Before the COVID-19 pandemic, the church, government and nongovernment partners provided food, health and social services to returning deportees and refugees in El Salvador’s resettlement program (the Anglican-Episcopal Church of El Salvador, part of the Anglican Province of Central America, has long resettled refugees). For now, however, Alvarado said, the church has turned its focus to assisting migrant families.
(Earlier this year, ICE deported Alvarado’s 34-year-old son following a period of detention in Ohio.)
The Salvadoran church and the Episcopal-affiliated organization Cristosal are working to protect citizens’ constitutional rights. El Salvador’s government moved quickly to contain the virus’ spread by imposing strict quarantine measures and temporarily suspending citizens’ constitutional rights, which international human rights organizations have criticized as an abuse of power.
To the northeast in Honduras, which along with El Salvador shares a western border with Guatemala, migrants continue to cross through porous sections of the land border, and deportees remain in borderlands awaiting another chance to go north, Bishop Lloyd Allen, who leads the Episcopal Diocese of Honduras, told ENS.
“There are spots at the border where the government has no control,” Allen said. “Many deported migrants stay around in order to start their journey one more time.”
In the long term, as the virus’ impact worsens preexisting gross economic inequality and violence, Allen and Alvarado said they expect forced migration from Central America to increase.
In South America, the Episcopal Diocese of Colombia is providing food and other basic necessities to Venezuelans along the countries’ shared border. Venezuela’s ongoing political and economic crises have caused 5 million people to flee, 80% of whom remain in the region.
Migrant traffic along the border has not stopped, and nearby churches are serving lunch every day, Diocese of Colombia Bishop Francisco Duque, told ENS.
“It is a coordinated work. The local police support us when we distribute food, especially amid the pandemic. They make sure people maintain [physical] distance in the lines and wear masks.
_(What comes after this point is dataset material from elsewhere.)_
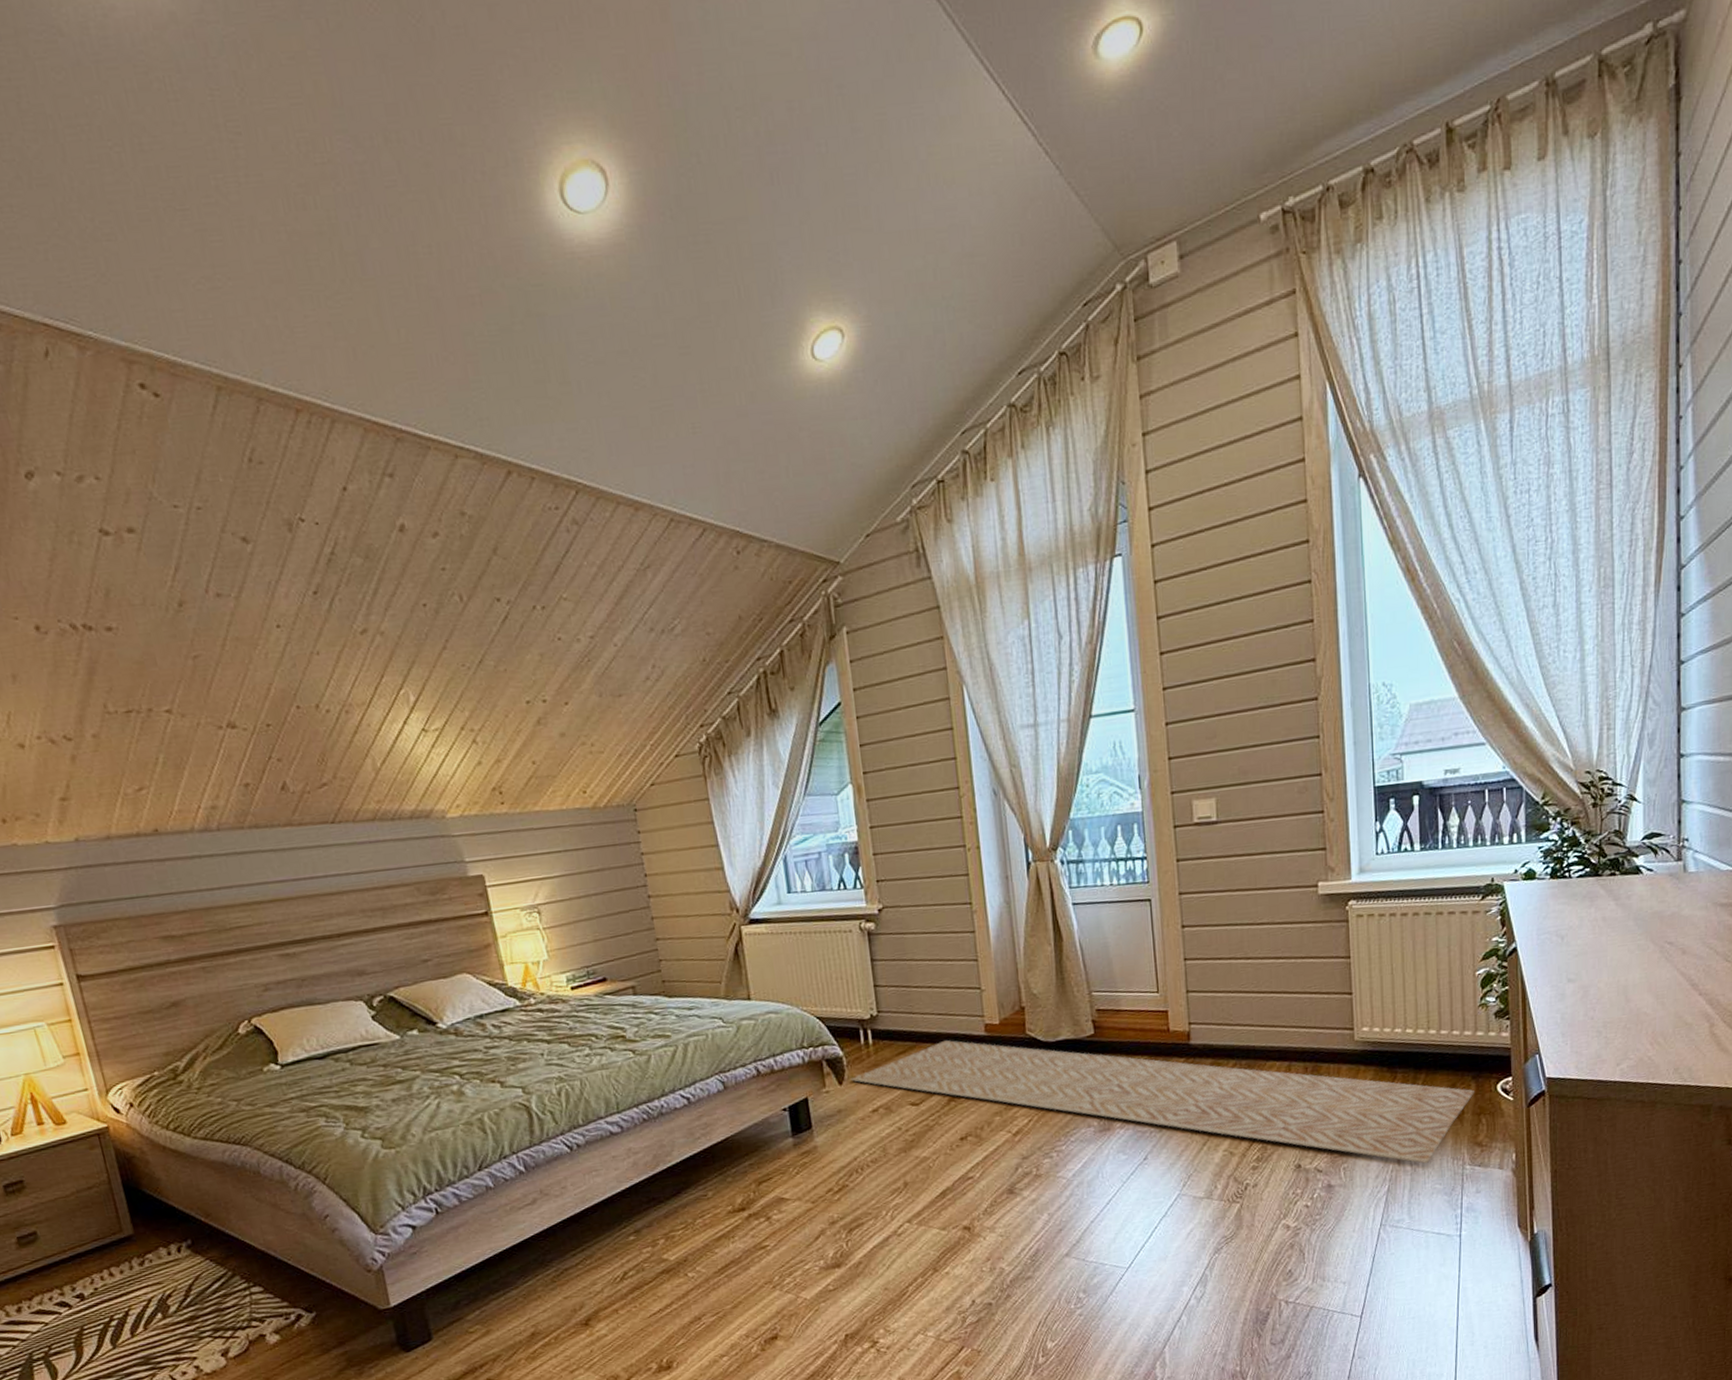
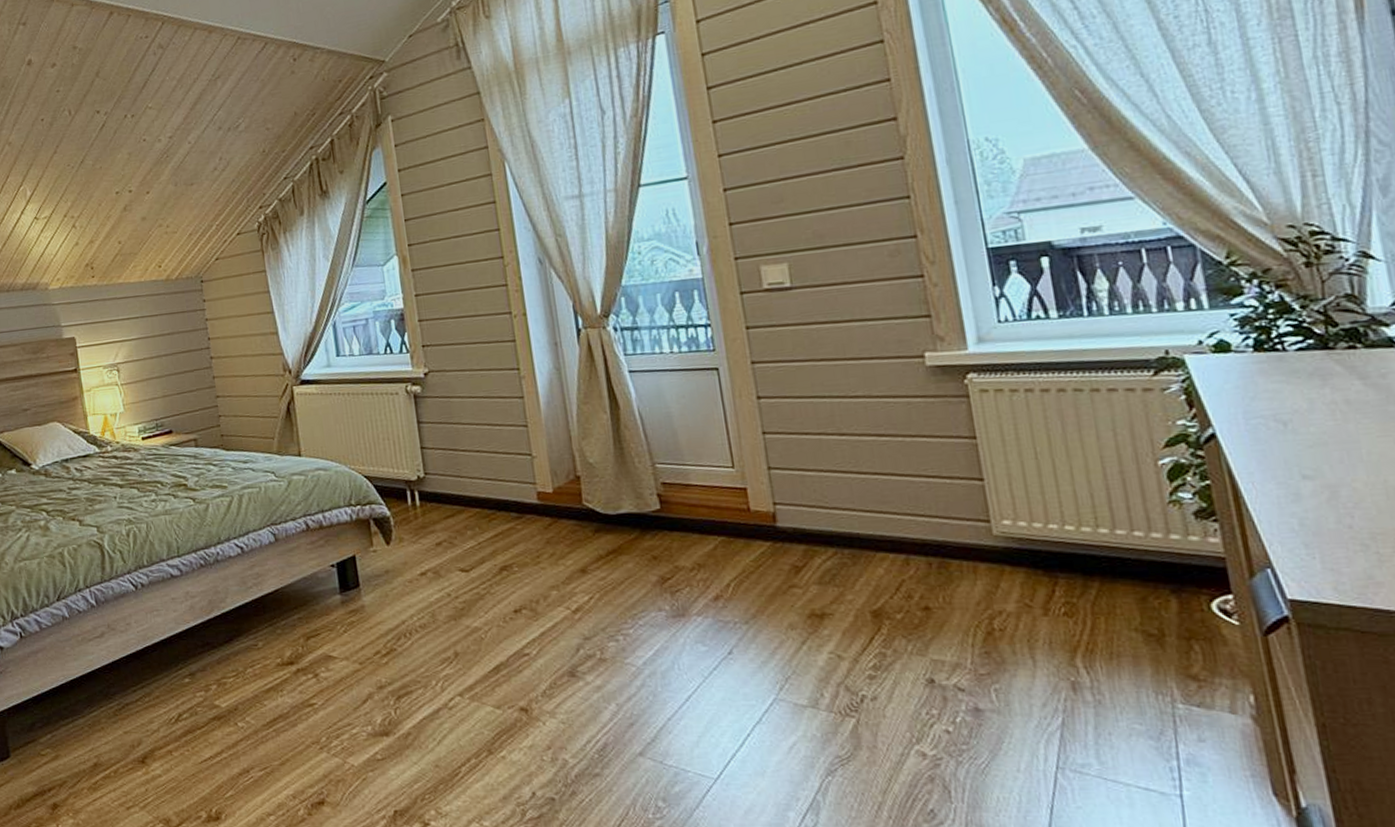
rug: present [850,1039,1474,1164] -> none [398,505,1177,695]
The last thing we want is to create more chaos than the one we are already experiencing,” Duque said.
At the start of the pandemic, thousands of Venezuelans fled Colombia’s lockdown and began the journey home.
Hampered by a fuel shortage, the Diocese of Venezuela struggles in its response.
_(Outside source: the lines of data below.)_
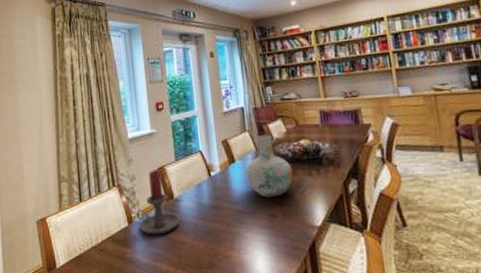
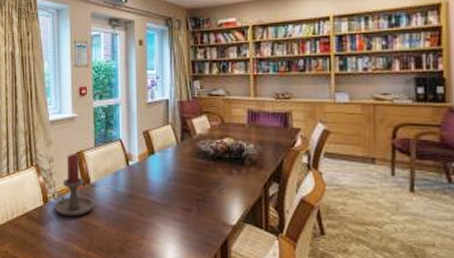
vase: present [245,134,293,198] -> none [164,129,213,192]

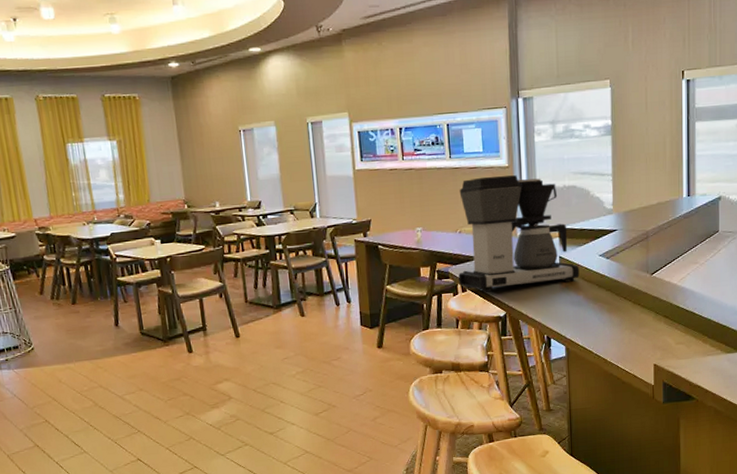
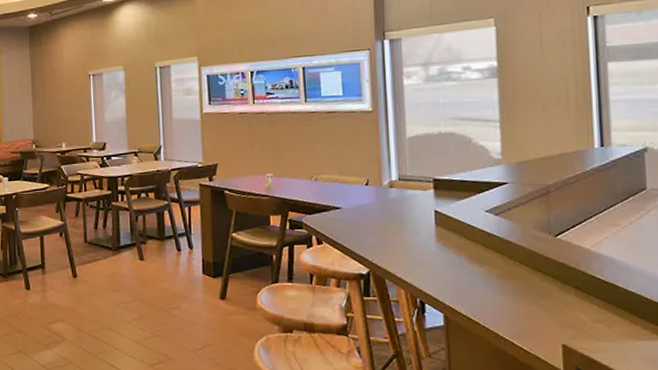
coffee maker: present [458,175,580,293] -> none [313,120,461,246]

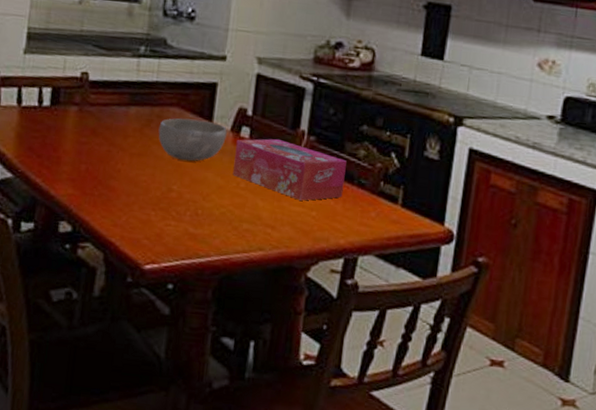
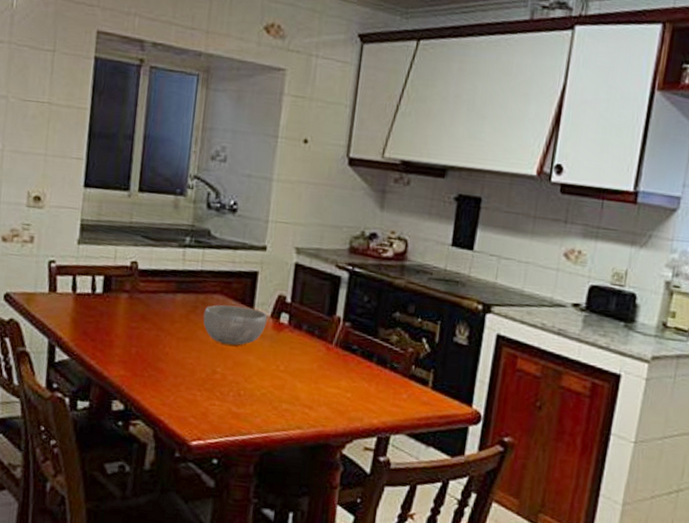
tissue box: present [233,138,347,201] -> none [273,324,380,383]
“We would like to do so many things, but our reality reminds us that is not an easy task,” Coromoto Salazar, a member of the diocese’s Standing Committee, told ENS. “The other day we wanted to visit some communities, and we could not even move from one place to another given the fuel shortage.”
– Lynette Wilson is managing editor of Episcopal News Service. Clara Villatoro, a journalist based in El Salvador, contributed to this story.